L’Ailante a une reproduction sexuée et asexuée. Les plantations de cette plante ornementale d’époque ont joué un rôle majeur dans sa propagation. Les interventions de l‘homme et le  stress naturel que subissent les végétaux favorisent sa reproduction végétative (tailles, gelées, feux…) car l’ailante drageonne vigoureusement. Des fragments de racines peuvent également générer de nouveaux individus.

Dr Jeremy Brugess / SPL – Science Photo Library / Biosphoto

Les impacts négatifs

–       Les racines de l’ailante sont puissantes et sont capables d’endommager les infrastructures occasionnant des dégâts importants.

–       Sa population envahit de plus en plus les milieux forestiers où il peut concurrencer la régénération forestière (ONF, 2008)

–       Elle émet des substances qui inhibent la germination d’autres graines du même milieu (dont les thérophytes, plantes annuelles qui meurent après leur reproduction)

Espèce exotique envahissante

Les espèces exotiques envahissantes (EEE) sont la troisième cause de perte de biodiversité dans le monde selon la Liste Rouge de l’Union Mondiale pour la Conservation de la Nature (UICN). Leur implantation sur le territoire est préoccupante du fait que certaines populations peuvent acquérir un avantage compétitif dans un territoire nouveau et devenir localement dominantes des milieux spécifiques. Attention, une espèce exotique n’est pas forcement envahissante. Pour devenir envahissante, elle doit franchir plusieurs barrières de sélection, dont des barrières géographiques et environnementales. Selon le code de conduite professionnel relatif aux plantes exotiques envahissantes, sur 1000 plantes introduites, en moyenne une seule présente le risque de devenir envahissante et une faible proportion pose des problèmes en ayant des impacts négatifs sur les populations autochtones et sur les écosystèmes.

© Antoine Boureau / Biosphoto

L’introduction de ces plantes est dûe à des actes parfois volontaires et parfois accidentels. Les flux de marchandises, les transits… sont une des premières causes accidentelles. Les graines se fixent tout simplement sur les containers, marchandises lors du transport… Du fait qu’elles soient très volatiles, elles se dispersent très facilement par le vent, l’eau et les déjections animales. Les résultats de l’étude des scientifiques de l’ARB et de l’Institut d’aménagement et d’urbanisme d’Ile de France sur l’impact des toitures végétalisés sur la biodiversité, ont d’ailleurs signalées la présence d’espèces végétales qui n’étaient normalement pas originaires d’Ile de France. Ici, on peut alors se poser la question sur le transport des systèmes de végétalisation des toitures. Il faut attendre la fin des résultats pour savoir si l’espèce introduite spontanément représente un danger pour l’écosystème présent ou autre (impact économique, sociétal, santé publique). Pour en savoir plus sur les premiers résultats de cette étude : c’est par ici.

D’autre espèces ont été introduites de manière volontaire à des fins précises : qualité gustative, recherche, ornement, réponse à la restauration de milieux dégradés et stabilisation des sols.

A titre d’exemple, comme nous la rencontrons souvent au jardin, la bien connue Renouée du Japon (Reynoutria japonica ou  Fallopia japonica) est une plante exotique envahissante, mais saviez-vous qu’elle a été introduite en provenance des Pays Bas, à des fins ornementales ? Elle a même remporté en 1847 le prix de la plante la plus intéressante !
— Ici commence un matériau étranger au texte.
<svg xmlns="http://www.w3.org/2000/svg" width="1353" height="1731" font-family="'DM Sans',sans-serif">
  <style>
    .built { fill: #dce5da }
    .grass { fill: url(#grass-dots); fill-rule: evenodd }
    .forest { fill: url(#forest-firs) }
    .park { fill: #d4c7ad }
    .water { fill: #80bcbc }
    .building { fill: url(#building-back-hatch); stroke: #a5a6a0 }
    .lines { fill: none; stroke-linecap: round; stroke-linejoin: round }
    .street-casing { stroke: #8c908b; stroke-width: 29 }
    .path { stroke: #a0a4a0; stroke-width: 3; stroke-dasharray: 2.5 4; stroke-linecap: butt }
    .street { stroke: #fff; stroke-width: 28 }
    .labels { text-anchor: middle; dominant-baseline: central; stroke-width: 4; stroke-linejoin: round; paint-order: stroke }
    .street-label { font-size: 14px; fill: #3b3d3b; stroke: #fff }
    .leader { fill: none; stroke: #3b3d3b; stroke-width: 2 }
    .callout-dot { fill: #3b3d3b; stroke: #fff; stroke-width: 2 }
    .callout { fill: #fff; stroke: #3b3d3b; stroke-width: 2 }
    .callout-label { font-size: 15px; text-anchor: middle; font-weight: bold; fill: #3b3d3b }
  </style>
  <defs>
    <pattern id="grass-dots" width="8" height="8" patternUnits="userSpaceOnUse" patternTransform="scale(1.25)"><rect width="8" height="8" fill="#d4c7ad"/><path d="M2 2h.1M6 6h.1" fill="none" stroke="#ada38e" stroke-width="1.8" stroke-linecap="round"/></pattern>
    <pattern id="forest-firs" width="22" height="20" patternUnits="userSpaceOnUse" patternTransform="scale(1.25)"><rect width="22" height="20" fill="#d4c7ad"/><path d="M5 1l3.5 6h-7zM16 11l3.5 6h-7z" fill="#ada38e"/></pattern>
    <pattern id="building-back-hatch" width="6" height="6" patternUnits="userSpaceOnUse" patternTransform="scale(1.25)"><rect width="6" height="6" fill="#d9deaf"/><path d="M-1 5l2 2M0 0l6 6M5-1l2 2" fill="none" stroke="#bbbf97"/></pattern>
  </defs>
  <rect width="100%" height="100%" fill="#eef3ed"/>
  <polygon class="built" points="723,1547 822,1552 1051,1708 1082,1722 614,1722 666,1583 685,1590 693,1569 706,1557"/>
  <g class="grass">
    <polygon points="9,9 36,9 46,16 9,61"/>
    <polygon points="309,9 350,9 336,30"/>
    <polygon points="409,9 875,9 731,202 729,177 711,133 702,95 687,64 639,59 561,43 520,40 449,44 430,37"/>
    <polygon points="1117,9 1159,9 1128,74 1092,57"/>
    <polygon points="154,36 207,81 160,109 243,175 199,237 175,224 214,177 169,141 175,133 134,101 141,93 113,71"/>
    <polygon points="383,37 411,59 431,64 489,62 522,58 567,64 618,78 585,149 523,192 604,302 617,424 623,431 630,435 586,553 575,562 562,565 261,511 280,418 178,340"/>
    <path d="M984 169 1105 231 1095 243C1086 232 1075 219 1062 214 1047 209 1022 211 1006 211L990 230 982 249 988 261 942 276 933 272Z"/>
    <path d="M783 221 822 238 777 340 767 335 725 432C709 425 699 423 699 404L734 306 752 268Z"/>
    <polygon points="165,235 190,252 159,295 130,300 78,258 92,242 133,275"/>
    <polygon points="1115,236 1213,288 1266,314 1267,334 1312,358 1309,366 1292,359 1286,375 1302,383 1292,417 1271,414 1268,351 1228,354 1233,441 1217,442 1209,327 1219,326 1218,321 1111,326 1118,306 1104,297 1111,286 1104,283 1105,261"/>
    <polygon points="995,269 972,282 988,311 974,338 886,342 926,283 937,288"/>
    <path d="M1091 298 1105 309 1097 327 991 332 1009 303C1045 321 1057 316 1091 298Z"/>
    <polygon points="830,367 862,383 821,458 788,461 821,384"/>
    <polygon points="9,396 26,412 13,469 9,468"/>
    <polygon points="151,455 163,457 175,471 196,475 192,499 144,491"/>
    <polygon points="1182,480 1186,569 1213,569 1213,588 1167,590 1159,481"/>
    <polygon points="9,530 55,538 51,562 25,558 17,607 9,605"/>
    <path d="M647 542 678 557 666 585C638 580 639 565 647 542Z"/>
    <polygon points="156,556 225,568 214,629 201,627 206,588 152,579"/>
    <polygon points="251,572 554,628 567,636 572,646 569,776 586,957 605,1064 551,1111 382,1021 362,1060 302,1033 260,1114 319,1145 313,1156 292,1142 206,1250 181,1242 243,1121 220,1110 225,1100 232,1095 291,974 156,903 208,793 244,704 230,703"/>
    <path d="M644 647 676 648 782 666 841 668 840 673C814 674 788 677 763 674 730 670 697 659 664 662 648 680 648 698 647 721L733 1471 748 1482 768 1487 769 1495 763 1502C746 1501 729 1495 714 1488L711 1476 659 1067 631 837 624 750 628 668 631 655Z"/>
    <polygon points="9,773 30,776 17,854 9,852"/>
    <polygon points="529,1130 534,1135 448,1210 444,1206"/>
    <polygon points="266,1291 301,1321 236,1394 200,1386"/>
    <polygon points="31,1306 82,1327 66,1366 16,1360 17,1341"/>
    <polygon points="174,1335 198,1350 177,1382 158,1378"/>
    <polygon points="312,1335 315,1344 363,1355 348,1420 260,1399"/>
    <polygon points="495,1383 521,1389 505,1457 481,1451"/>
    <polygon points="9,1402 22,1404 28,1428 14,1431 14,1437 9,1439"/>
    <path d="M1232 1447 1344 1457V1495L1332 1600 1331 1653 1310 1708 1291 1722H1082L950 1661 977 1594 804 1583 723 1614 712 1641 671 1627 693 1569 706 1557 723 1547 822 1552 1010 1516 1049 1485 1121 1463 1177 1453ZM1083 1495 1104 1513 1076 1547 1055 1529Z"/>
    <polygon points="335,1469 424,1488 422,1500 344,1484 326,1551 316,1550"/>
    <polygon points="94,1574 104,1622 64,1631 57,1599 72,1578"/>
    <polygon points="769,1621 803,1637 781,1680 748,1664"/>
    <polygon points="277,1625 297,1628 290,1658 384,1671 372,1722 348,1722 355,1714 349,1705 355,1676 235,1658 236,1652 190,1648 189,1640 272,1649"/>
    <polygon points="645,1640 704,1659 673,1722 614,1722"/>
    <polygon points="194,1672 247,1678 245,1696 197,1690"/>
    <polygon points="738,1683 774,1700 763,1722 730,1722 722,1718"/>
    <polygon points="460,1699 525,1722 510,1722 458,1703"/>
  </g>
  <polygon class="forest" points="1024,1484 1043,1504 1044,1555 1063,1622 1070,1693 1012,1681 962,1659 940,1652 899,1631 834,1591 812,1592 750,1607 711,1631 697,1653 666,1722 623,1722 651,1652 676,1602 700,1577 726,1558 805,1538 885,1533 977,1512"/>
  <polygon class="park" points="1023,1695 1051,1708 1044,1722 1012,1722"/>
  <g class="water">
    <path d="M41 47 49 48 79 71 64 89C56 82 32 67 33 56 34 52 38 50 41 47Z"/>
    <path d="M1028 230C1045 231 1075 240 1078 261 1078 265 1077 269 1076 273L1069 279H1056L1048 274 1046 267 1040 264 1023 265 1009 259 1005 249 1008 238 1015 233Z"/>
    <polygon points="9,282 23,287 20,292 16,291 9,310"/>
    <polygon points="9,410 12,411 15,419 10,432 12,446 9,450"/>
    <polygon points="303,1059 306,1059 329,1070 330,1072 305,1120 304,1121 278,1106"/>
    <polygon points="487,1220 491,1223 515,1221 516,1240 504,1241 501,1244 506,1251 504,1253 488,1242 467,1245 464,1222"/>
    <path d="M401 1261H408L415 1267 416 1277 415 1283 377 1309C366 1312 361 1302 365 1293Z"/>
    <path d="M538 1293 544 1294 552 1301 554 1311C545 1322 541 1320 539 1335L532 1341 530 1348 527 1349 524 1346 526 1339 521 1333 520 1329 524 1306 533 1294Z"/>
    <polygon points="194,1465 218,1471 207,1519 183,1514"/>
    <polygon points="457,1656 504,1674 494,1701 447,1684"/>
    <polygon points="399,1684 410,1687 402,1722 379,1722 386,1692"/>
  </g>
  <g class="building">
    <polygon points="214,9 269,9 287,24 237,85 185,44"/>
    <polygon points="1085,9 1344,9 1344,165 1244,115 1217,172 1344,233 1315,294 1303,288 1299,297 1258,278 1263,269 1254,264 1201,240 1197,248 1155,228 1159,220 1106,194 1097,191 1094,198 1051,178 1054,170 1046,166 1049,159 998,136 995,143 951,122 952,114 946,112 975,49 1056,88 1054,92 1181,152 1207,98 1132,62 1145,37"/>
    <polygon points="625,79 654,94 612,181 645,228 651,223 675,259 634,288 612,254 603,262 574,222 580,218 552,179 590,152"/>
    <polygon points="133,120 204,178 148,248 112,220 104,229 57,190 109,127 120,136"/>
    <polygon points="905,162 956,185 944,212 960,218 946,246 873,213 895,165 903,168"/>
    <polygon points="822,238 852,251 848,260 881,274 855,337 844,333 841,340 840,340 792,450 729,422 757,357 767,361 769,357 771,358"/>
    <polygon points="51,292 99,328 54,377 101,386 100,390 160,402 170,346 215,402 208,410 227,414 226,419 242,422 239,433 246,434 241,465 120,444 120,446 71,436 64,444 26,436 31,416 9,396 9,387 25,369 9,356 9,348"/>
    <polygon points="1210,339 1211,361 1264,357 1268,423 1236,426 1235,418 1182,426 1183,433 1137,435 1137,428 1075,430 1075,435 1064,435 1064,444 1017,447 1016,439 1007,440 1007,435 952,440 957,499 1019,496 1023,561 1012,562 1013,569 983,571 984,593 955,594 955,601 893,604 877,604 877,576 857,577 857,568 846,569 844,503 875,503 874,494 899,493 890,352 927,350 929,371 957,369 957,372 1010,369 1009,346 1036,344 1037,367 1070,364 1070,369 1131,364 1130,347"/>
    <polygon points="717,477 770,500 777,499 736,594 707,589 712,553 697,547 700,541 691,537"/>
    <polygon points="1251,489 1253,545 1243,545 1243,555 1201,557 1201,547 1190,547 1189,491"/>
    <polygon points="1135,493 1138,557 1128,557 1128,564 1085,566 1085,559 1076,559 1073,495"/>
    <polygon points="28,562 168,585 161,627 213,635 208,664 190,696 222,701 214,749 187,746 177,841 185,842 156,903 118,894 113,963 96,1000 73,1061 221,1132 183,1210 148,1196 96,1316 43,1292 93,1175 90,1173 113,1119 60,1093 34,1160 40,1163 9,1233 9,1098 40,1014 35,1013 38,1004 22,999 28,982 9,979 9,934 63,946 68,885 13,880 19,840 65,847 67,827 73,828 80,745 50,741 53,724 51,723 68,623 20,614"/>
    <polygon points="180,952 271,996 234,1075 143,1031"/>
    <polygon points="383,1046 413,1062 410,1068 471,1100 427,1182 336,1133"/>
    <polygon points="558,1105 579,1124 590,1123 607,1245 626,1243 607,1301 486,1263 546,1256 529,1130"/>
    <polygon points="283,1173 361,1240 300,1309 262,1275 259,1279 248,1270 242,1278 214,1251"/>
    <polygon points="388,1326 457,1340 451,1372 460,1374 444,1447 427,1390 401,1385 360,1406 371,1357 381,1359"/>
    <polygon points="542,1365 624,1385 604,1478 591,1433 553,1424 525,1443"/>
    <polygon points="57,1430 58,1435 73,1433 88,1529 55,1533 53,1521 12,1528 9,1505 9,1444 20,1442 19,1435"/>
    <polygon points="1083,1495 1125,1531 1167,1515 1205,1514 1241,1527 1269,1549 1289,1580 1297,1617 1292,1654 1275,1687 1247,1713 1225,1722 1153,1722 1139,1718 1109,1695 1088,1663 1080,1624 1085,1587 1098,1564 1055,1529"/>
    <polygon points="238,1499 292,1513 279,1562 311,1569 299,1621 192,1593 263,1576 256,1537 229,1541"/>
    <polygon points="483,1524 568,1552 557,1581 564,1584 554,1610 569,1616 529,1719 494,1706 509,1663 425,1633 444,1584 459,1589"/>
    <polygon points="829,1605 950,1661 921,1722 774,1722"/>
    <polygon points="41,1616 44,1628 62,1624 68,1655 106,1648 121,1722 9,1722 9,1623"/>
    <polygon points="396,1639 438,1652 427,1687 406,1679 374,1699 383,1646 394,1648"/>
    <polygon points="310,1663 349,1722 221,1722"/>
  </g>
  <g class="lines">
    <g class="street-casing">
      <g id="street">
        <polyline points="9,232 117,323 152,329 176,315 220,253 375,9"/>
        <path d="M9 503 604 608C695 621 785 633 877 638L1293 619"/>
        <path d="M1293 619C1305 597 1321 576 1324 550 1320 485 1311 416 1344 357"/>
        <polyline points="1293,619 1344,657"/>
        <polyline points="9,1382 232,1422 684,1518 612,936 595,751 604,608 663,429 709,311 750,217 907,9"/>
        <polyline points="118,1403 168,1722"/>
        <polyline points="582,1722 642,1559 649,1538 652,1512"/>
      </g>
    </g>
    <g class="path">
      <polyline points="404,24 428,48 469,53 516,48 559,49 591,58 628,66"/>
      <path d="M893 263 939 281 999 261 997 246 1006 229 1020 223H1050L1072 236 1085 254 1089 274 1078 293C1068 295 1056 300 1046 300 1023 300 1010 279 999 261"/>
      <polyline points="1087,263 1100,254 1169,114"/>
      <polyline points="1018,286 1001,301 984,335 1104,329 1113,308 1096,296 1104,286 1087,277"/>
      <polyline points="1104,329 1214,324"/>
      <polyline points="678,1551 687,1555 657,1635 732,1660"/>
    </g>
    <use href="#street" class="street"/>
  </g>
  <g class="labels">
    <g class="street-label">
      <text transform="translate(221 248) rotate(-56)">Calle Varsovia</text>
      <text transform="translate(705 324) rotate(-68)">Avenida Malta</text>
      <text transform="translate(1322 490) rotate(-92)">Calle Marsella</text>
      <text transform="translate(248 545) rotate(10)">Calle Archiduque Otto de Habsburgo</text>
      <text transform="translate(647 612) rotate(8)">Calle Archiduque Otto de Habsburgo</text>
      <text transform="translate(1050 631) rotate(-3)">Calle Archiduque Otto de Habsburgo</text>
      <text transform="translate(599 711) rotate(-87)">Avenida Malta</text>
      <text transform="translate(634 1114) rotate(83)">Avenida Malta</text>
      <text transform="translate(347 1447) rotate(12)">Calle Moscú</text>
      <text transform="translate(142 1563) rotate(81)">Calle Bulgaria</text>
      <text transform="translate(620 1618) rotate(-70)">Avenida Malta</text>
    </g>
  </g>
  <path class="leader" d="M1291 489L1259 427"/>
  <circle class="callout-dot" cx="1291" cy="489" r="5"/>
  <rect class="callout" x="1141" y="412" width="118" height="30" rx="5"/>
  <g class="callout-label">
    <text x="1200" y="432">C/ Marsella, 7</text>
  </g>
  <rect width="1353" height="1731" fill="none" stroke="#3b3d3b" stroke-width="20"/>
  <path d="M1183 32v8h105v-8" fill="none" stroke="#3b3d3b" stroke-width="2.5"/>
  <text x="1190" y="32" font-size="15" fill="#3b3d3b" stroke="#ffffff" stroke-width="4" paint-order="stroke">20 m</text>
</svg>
Pour en savoir plus (source : Valhor) : Le code de conduite professionnel relatif aux plantes exotiques envahissantes, lancé en 2015, permet aux professionnels de la filière de s’engager de manière proactive afin de limiter les éventuels impacts négatifs des plantes exotiques envahissantes sur la biodiversité, la santé humaine ou les activités économiques. Il permet également de sensibiliser les consommateurs et les donneurs d’ordre en ce sens.

Les plantes relevant du Code de conduite sont réparties en deux listes correspondant à des risques et à des engagements différents :

La liste de consensus (interdiction totale d’utilisation) recense les plantes que tous les acteurs concernés souhaitent ne plus voir produites, vendues, prescrites ou utilisées sur l’ensemble du territoire.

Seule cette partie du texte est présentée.